[Saved data entries]
>>

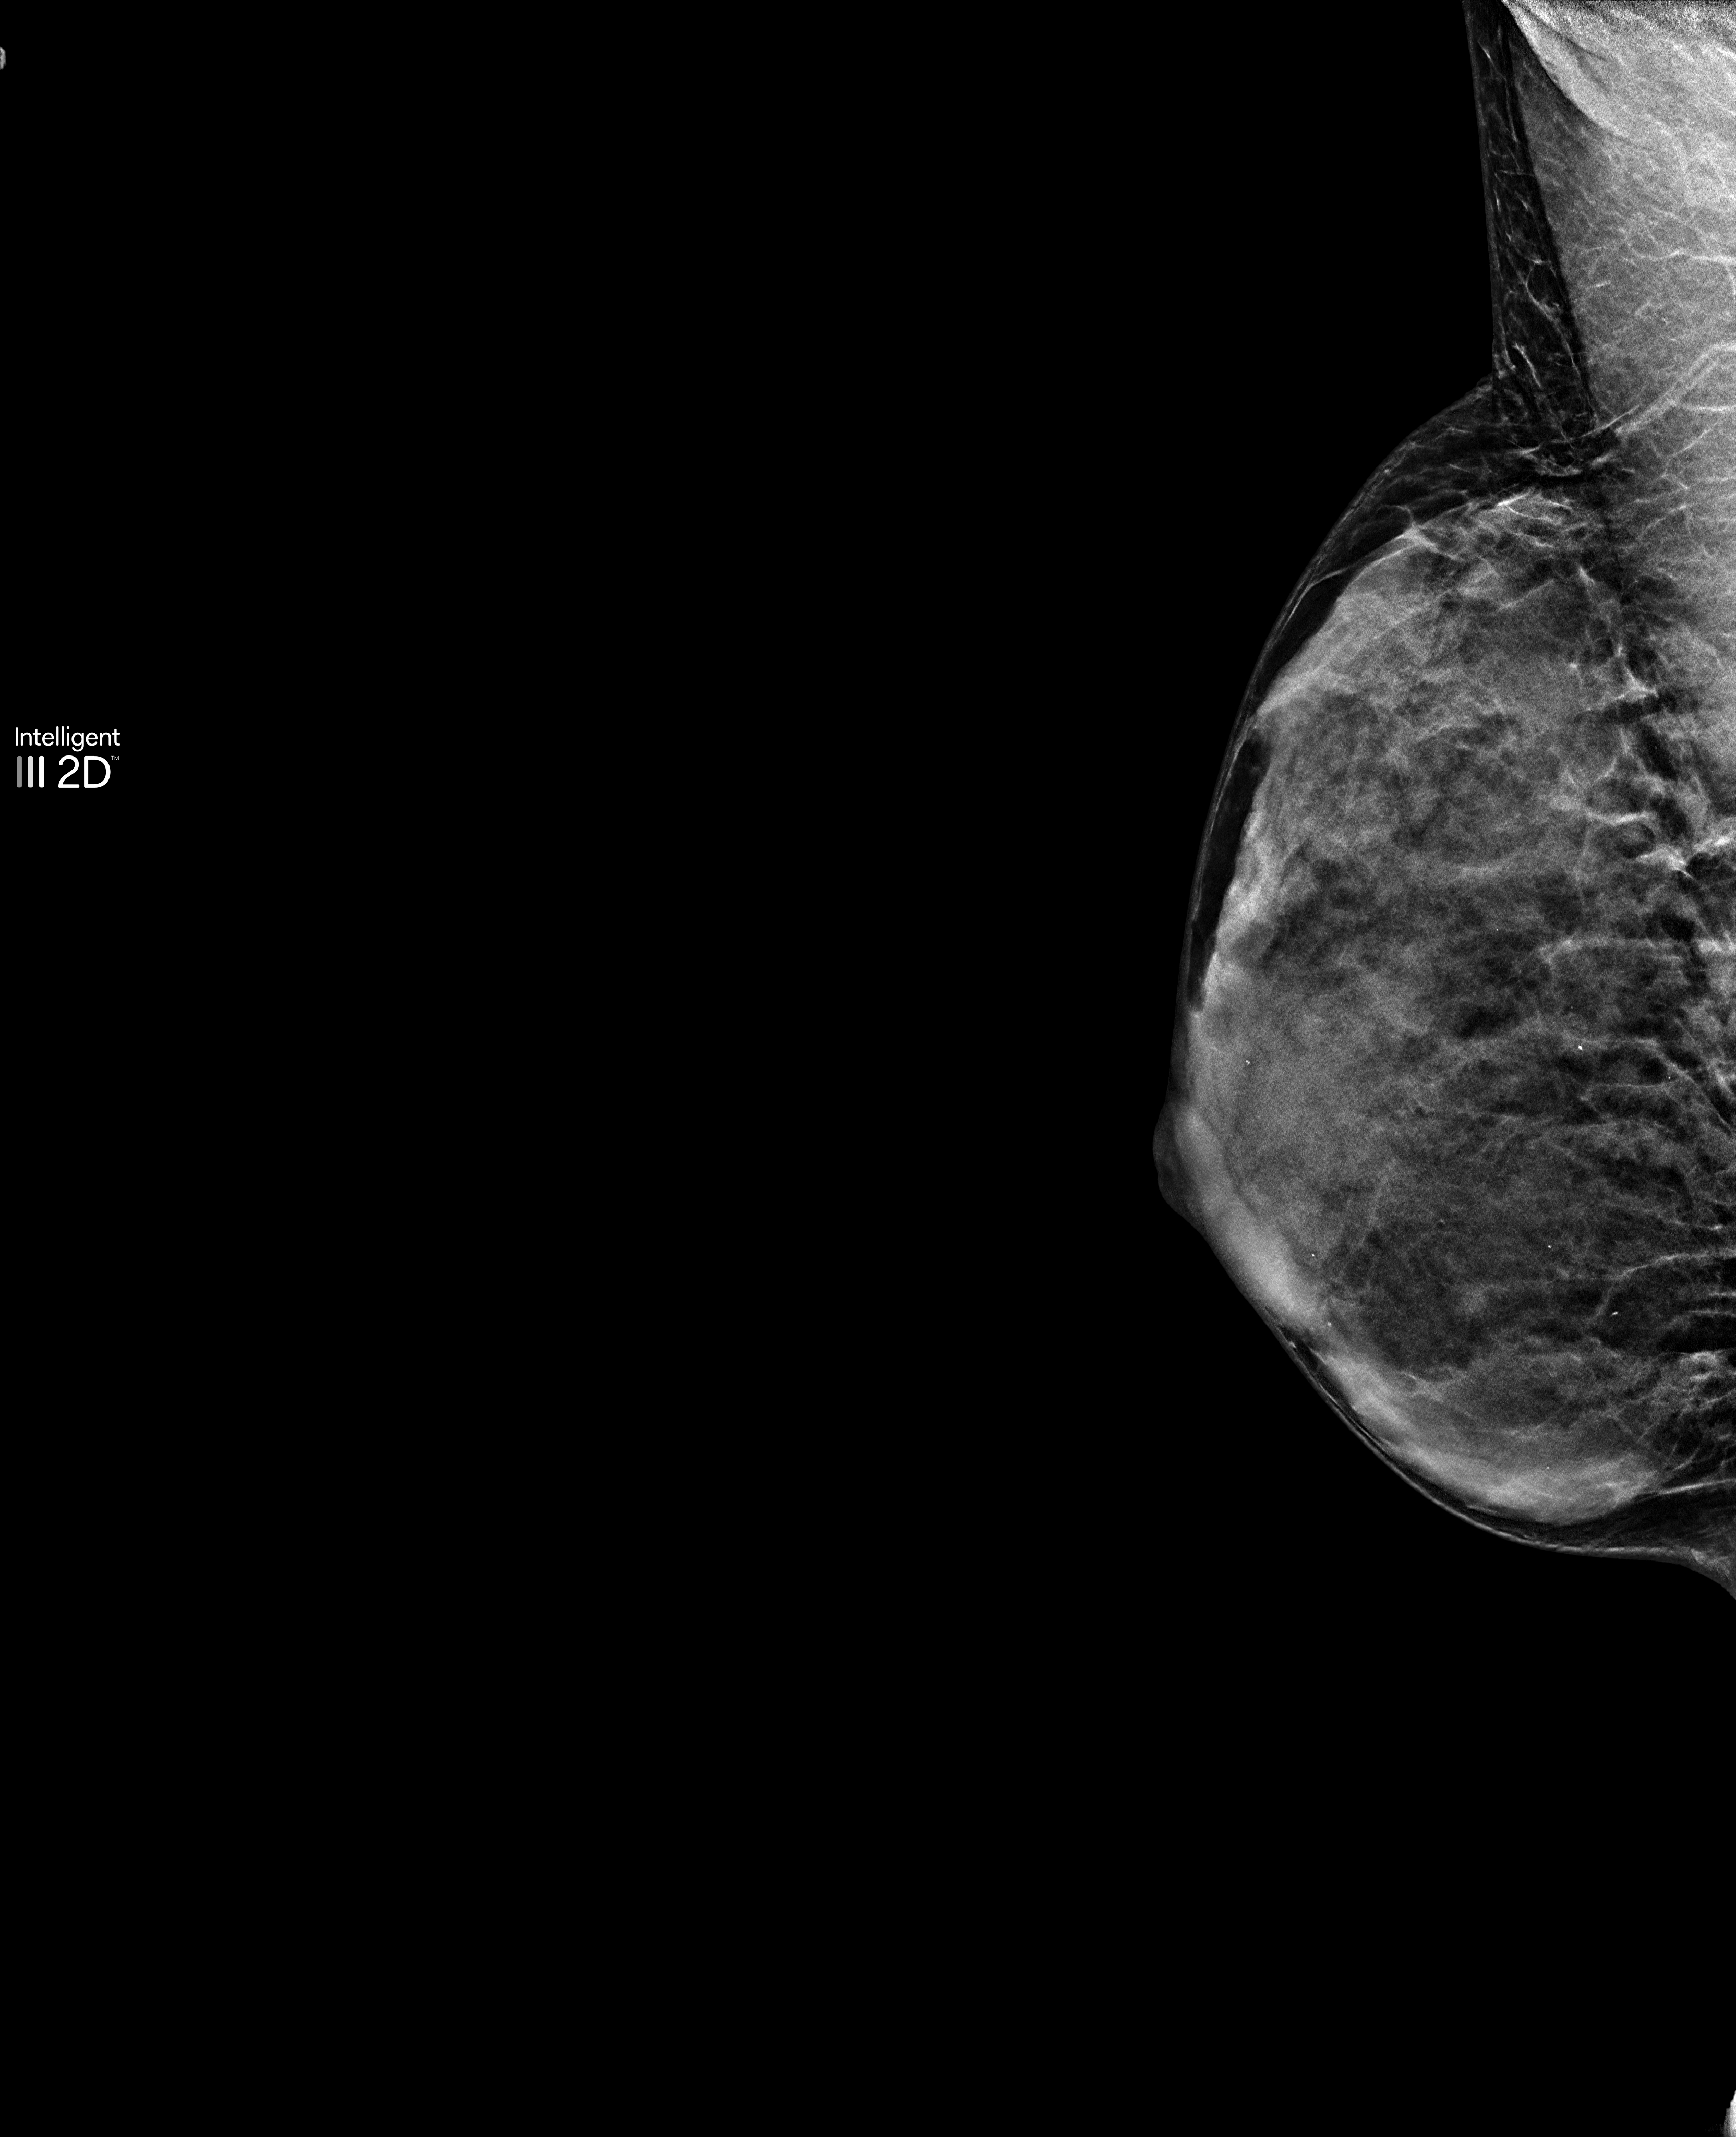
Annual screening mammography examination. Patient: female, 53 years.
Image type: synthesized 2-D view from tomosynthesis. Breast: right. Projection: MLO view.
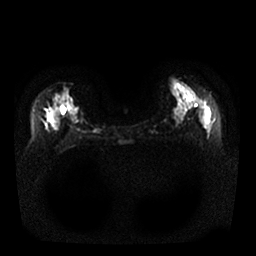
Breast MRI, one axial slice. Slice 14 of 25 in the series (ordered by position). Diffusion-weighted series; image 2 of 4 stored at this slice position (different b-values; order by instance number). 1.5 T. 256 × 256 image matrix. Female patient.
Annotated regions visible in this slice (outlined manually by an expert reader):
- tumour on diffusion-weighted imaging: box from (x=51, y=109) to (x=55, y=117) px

<<

Assigned task
In the entries above, find the line that contains "Breast MRI, one", then repeat exactly every line from the first one through that line, with no pictures.

Task output
Annual screening mammography examination. Patient: female, 53 years.
Image type: synthesized 2-D view from tomosynthesis. Breast: right. Projection: MLO view.
Breast MRI, one axial slice. Slice 14 of 25 in the series (ordered by position). Diffusion-weighted series; image 2 of 4 stored at this slice position (different b-values; order by instance number). 1.5 T. 256 × 256 image matrix. Female patient.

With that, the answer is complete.